Selected passage ▸
===============

Judge: Bruce G. Iwasaki, Case: 24STCV25104, Date: 2025-01-06 Tentative Ruling



Case Number: 24STCV25104    Hearing Date: January 6, 2025    Dept: 58

Judge Bruce G. Iwasaki

Department 58


Hearing Date:              January 6, 2025

Case Name:                 Silva v. PCAM, LLC

Case No.:                   24STCV25104

Matter:                        Motion to Compel Arbitration

Moving Party:             Defendant PCAM, LLC

Responding Party:      Plaintiff Maria Silva

Tentative Ruling:      The Motion to Compel Arbitration is granted.

 

In this employment action, Plaintiff Maria Silva (Plaintiff) filed a Complaint on September 30, 2024, alleging claims for FEHA violations and numerous wage and hour Labor Code claims against her former employer, Defendant PCAM, LLC.

 

            On November 19, 2024, Defendant PCAM, LLC filed a motion to compel arbitration pursuant to the parties’ arbitration agreement. In opposition, Plaintiff argues the arbitration agreement is unenforceable.

 

            The motion to compel arbitration is granted; the matter is stayed pending arbitration.

 

Legal Standard

 

Under Code of Civil Procedure section 1281.2, a court may order arbitration of a controversy if it finds that the parties have agreed to arbitrate that dispute. Because the obligation to arbitrate arises from contract, the court may compel arbitration only if the dispute in question is one in which the parties have agreed to arbitrate. (Weeks v. Crow (1980) 113 Cal.App.3d 350, 352.) Since arbitration is a favored method of dispute resolution, arbitration agreements should be liberally interpreted, and arbitration should be ordered unless the agreement clearly does not apply to the dispute in question. (Id. at p. 353; Segal v. Silberstein (2007) 156 Cal.App.4th 627, 633.)

 

Analysis

 

            Defendant moves to compel arbitration of Plaintiff’s claims and stay the matter pending arbitration.

===============

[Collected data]

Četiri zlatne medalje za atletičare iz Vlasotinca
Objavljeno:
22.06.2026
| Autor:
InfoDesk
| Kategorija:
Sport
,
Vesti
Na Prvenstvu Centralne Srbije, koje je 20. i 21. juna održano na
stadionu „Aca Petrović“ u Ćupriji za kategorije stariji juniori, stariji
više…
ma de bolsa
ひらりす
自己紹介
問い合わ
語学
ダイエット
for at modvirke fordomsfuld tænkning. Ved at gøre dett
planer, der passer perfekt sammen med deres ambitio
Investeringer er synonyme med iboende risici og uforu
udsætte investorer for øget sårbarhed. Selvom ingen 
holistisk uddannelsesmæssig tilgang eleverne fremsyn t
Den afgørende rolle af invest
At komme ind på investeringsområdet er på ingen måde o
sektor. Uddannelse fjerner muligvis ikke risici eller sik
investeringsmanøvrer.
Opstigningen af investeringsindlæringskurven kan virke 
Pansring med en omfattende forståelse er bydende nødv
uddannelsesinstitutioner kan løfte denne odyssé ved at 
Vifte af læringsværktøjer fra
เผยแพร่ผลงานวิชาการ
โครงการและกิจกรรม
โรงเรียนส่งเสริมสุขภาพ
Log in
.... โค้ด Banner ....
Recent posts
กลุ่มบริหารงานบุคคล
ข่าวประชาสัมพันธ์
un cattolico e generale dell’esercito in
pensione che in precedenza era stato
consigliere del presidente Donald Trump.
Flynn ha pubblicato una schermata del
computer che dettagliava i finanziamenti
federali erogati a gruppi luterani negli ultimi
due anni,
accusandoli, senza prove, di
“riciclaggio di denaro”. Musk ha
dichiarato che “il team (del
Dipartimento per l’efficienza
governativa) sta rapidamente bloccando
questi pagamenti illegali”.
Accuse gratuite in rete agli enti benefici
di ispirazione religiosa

===============

Requirement A ▸
According to the tentative ruling in Silva v. PCAM, LLC, on what date did Maria Silva file her complaint?
Requirement B ▸
Resume the Silva v. PCAM, LLC tentative ruling, starting right after its last sentence.

Exercise output A ▸
September 30, 2024.

Exercise output B ▸
Existence of a Valid Arbitration Agreement

 

            Defendant seeks to compel arbitration based on a 2023 Arbitration Agreement. In support of the existence of an arbitration agreement, Defendant submits evidence that Plaintiff executed an Arbitration Agreement on October 3, 2023, as part of Defendant’s employee onboarding process. (Cooley Decl., ¶ 2, Ex. A.)

 

The Agreement provides that Plaintiff and Defendant “mutually agree that any and all of the following claim(s), dispute(s) and/or controversy(s) will be resolved exclusively by final and binding arbitration, and not by court action, in accordance with the provisions set forth herein.” (Cooley Decl., ¶ 2, Ex. A.) The Agreement continues by stating “Arbitration shall be the exclusive means of resolving all claims relating to termination, demotion, failure to promote or any other issue regarding the terms and conditions of employment, the events leading up to employment, statements made at any time regarding Employee’s employment at the Company, alleged violations of federal, state, and/or local statutes, claims based on any purported breach of duty arising in contract or tort, including but not limited to breach of contract, breach of the covenant of good faith and fair dealing, violation of public policy, harassment, discrimination or any other alleged violation of any statutory, contractual or common law rights, claims involving trade secret violations or unfair competition, claims alleging violation of wage and hour laws, and any other claim arising from or related to the employment relationship between the Company and Employee, including, but not limited to those under title VII of the Civil Rights Act of 1964, as amended, 42 USC section 2000 et seq.; Americans with Disabilities Act; Civil Rights Act of 1866, Civil Rights Act of 1991; 42 USC section 1981 et seq; Age Discrimination in Employment Act, as amended, 29 USC 621 et seq.; Equal Pay Act, as amended , 29 USC section 206(d); regulations of the Office of Federal Compliance, 41 CFR section 60 et seq.; and the California Fair Employment and Housing Act, California Government Code section 12940 et seq., but excluding ERISA claims . . ..” (Cooley Decl., ¶ 2, Ex. A.)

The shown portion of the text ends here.